After months of skirmishes with doctors and politicians, Atrium Health is back on the offensive. The health care system, which is the Charlotte area’s biggest employer, unveiled the bare basics of a seven-year plan to spend $1 billion to improve and expand its hospitals in downtown Charlotte, Pineville and elsewhere. Introduced at the system’s quarterly board meeting this week, the announcement reminded me of a boxer who jumps up after getting knocked down, insisting nothing is wrong.
Of course plenty has gone wrong at Atrium in the last year with a revolt from one of its key internal medicine physician-group affiliates; a messy breakup with its anesthesiologists; and the collapsed proposal to partner with UNC Health Care. Then there’s the looming federal antitrust case. Meanwhile, Atrium’s key Charlotte-area rival Novant Health has avoided the headlines and undoubtedly benefited.
But Atrium has enormous strengths and the will to emerge as a victor. That was clear at the board meeting, which assembled some influential businesspeople, including Atrium Chairman Ed Brown, who heads Rick Hendrick’s massive auto dealership group, and Vice Chairman Mac Everett, who is a retired Charlotte banker. The meeting, held in a room next to the downtown hospital’s cafeteria, is largely ceremonial with the hard work done in committees or private sessions.

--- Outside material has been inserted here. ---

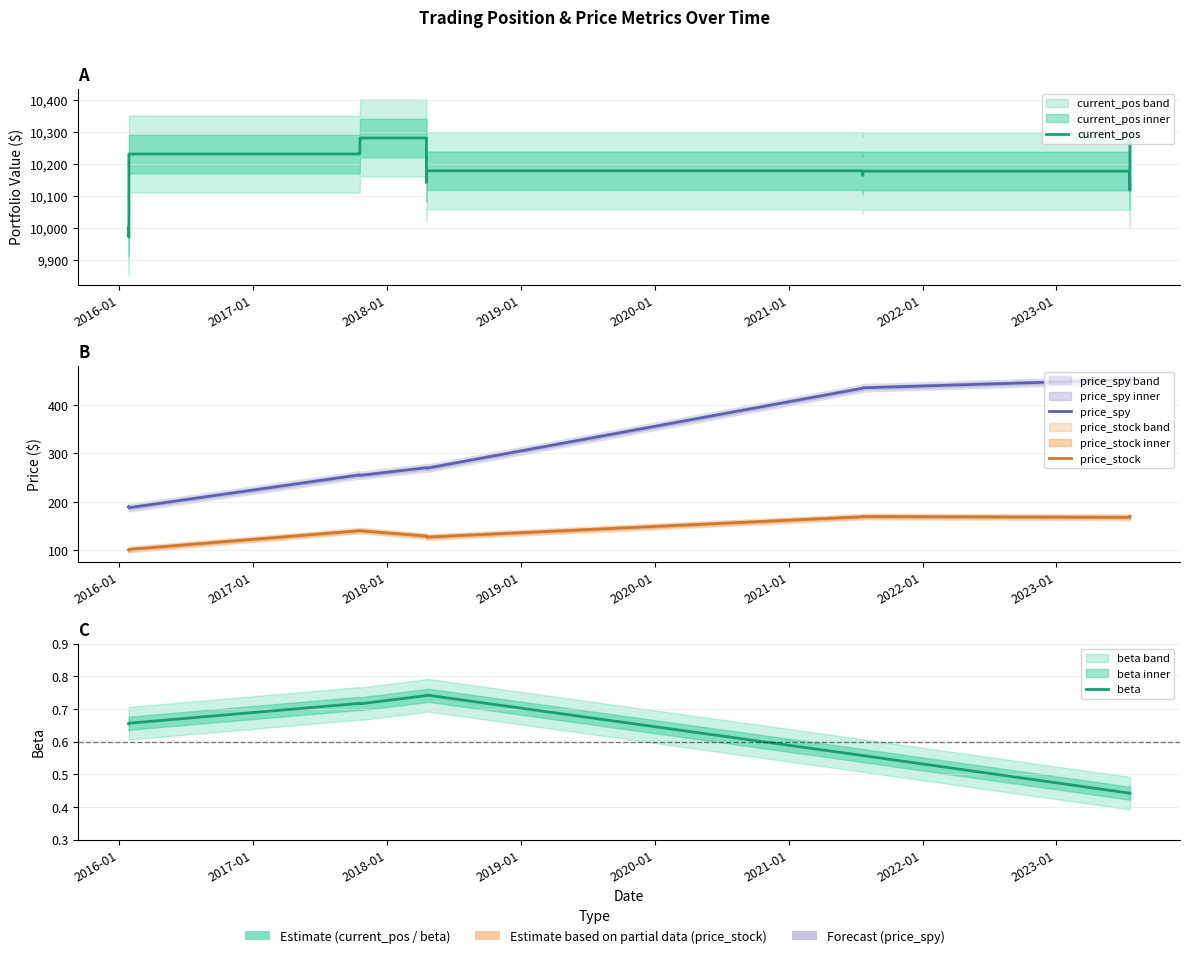

Which has a higher value, 2019-01 or 2020-01?

2020-01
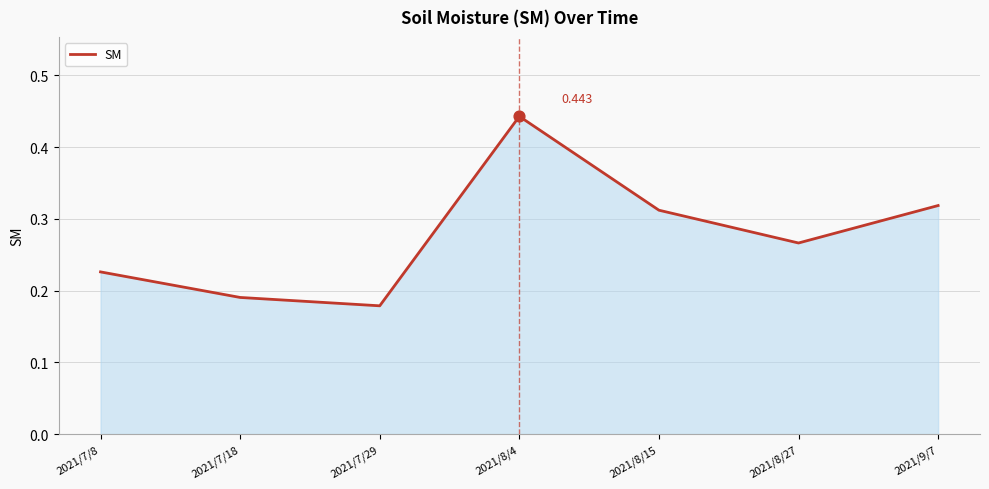

Which has a higher value, 2021/8/15 or 2021/7/8?

2021/8/15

This week, CEO Gene Woods introduced several new doctors recruited to Charlotte to join Scope Anesthesia, a new physician group that will soon be providing care to Atrium patients. Weeks of advertisements from Mednax Inc., the Florida-based owner of Atrium’s soon-to-be displaced anesthesia practice, have alleged that patient safety is at great risk because of the abrupt change.
But Scope CEO Thomas Wherry emphasized the pedigrees of the incoming docs — Penn, John Hopkins, Stanford, Rutgers, etc. — while signaling that everything will be fine. Including all specialties, Atrium has hired more than 500 doctors in the last two years, Woods said.
Then, there’s the money: Atrium’s total enterprise took in more than $2.5 billion in the quarter ending March 31, with a net profit of $41 million. The system’s operating earnings came in above estimates, but a nonrecurring charge and a decline in the fair value of investments trimmed the gain. Other big hospital systems in North Carolina are reporting even more robust profits.
But Atrium also reported investment assets of $4.8 billion, while its long-term debt totals $1.7 billion. That represents the firepower enabling Woods to make deals such as its pending purchase of a Macon, Ga.-based system and invest that previously mentioned $1 billion. And it’s that stash that keeps rivals up at night, worrying that Atrium will invade their territories in the once-chummy world of hospitals.